What the task requires: Copy every line of the material below with no changes.

Records provided:

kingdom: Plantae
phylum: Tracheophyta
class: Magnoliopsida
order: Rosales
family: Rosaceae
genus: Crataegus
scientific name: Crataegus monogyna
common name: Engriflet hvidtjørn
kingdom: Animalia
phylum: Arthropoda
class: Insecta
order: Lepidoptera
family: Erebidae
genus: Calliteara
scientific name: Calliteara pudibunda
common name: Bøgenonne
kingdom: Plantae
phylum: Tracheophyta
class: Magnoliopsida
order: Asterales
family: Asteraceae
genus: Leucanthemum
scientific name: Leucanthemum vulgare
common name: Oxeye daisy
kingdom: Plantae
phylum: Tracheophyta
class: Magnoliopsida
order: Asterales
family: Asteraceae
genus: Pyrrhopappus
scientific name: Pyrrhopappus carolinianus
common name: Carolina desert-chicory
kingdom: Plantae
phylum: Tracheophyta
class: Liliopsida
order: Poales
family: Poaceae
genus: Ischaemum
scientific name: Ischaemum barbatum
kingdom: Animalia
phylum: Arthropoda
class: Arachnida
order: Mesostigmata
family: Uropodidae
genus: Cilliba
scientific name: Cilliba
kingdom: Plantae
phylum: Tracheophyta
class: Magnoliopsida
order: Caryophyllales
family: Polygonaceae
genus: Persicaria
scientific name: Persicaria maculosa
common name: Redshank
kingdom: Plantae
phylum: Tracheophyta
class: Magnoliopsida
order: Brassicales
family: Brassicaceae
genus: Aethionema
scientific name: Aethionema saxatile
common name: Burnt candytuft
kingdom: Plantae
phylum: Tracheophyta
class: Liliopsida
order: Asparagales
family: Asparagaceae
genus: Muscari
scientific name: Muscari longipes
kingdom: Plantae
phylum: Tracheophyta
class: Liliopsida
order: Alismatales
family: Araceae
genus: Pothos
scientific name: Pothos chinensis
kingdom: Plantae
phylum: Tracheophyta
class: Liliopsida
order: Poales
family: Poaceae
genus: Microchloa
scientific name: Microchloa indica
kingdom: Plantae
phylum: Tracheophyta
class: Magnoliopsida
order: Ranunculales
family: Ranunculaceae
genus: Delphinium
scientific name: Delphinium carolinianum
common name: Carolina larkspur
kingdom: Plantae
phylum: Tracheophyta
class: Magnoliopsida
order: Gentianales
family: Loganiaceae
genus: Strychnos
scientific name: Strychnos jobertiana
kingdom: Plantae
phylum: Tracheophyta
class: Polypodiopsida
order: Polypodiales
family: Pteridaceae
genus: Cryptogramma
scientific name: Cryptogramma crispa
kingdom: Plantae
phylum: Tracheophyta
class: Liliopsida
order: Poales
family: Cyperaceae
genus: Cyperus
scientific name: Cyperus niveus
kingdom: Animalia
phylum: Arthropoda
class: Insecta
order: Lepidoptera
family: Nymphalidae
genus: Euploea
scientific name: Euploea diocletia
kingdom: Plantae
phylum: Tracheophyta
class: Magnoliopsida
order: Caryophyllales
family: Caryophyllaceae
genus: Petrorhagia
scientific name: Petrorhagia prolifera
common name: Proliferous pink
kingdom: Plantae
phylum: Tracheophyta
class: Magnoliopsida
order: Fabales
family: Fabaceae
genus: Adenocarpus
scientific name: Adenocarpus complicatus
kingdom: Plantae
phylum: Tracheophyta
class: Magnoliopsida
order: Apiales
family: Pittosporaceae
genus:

Exercise result:
kingdom: Plantae
phylum: Tracheophyta
class: Magnoliopsida
order: Rosales
family: Rosaceae
genus: Crataegus
scientific name: Crataegus monogyna
common name: Engriflet hvidtjørn
kingdom: Animalia
phylum: Arthropoda
class: Insecta
order: Lepidoptera
family: Erebidae
genus: Calliteara
scientific name: Calliteara pudibunda
common name: Bøgenonne
kingdom: Plantae
phylum: Tracheophyta
class: Magnoliopsida
order: Asterales
family: Asteraceae
genus: Leucanthemum
scientific name: Leucanthemum vulgare
common name: Oxeye daisy
kingdom: Plantae
phylum: Tracheophyta
class: Magnoliopsida
order: Asterales
family: Asteraceae
genus: Pyrrhopappus
scientific name: Pyrrhopappus carolinianus
common name: Carolina desert-chicory
kingdom: Plantae
phylum: Tracheophyta
class: Liliopsida
order: Poales
family: Poaceae
genus: Ischaemum
scientific name: Ischaemum barbatum
kingdom: Animalia
phylum: Arthropoda
class: Arachnida
order: Mesostigmata
family: Uropodidae
genus: Cilliba
scientific name: Cilliba
kingdom: Plantae
phylum: Tracheophyta
class: Magnoliopsida
order: Caryophyllales
family: Polygonaceae
genus: Persicaria
scientific name: Persicaria maculosa
common name: Redshank
kingdom: Plantae
phylum: Tracheophyta
class: Magnoliopsida
order: Brassicales
family: Brassicaceae
genus: Aethionema
scientific name: Aethionema saxatile
common name: Burnt candytuft
kingdom: Plantae
phylum: Tracheophyta
class: Liliopsida
order: Asparagales
family: Asparagaceae
genus: Muscari
scientific name: Muscari longipes
kingdom: Plantae
phylum: Tracheophyta
class: Liliopsida
order: Alismatales
family: Araceae
genus: Pothos
scientific name: Pothos chinensis
kingdom: Plantae
phylum: Tracheophyta
class: Liliopsida
order: Poales
family: Poaceae
genus: Microchloa
scientific name: Microchloa indica
kingdom: Plantae
phylum: Tracheophyta
class: Magnoliopsida
order: Ranunculales
family: Ranunculaceae
genus: Delphinium
scientific name: Delphinium carolinianum
common name: Carolina larkspur
kingdom: Plantae
phylum: Tracheophyta
class: Magnoliopsida
order: Gentianales
family: Loganiaceae
genus: Strychnos
scientific name: Strychnos jobertiana
kingdom: Plantae
phylum: Tracheophyta
class: Polypodiopsida
order: Polypodiales
family: Pteridaceae
genus: Cryptogramma
scientific name: Cryptogramma crispa
kingdom: Plantae
phylum: Tracheophyta
class: Liliopsida
order: Poales
family: Cyperaceae
genus: Cyperus
scientific name: Cyperus niveus
kingdom: Animalia
phylum: Arthropoda
class: Insecta
order: Lepidoptera
family: Nymphalidae
genus: Euploea
scientific name: Euploea diocletia
kingdom: Plantae
phylum: Tracheophyta
class: Magnoliopsida
order: Caryophyllales
family: Caryophyllaceae
genus: Petrorhagia
scientific name: Petrorhagia prolifera
common name: Proliferous pink
kingdom: Plantae
phylum: Tracheophyta
class: Magnoliopsida
order: Fabales
family: Fabaceae
genus: Adenocarpus
scientific name: Adenocarpus complicatus
kingdom: Plantae
phylum: Tracheophyta
class: Magnoliopsida
order: Apiales
family: Pittosporaceae
genus:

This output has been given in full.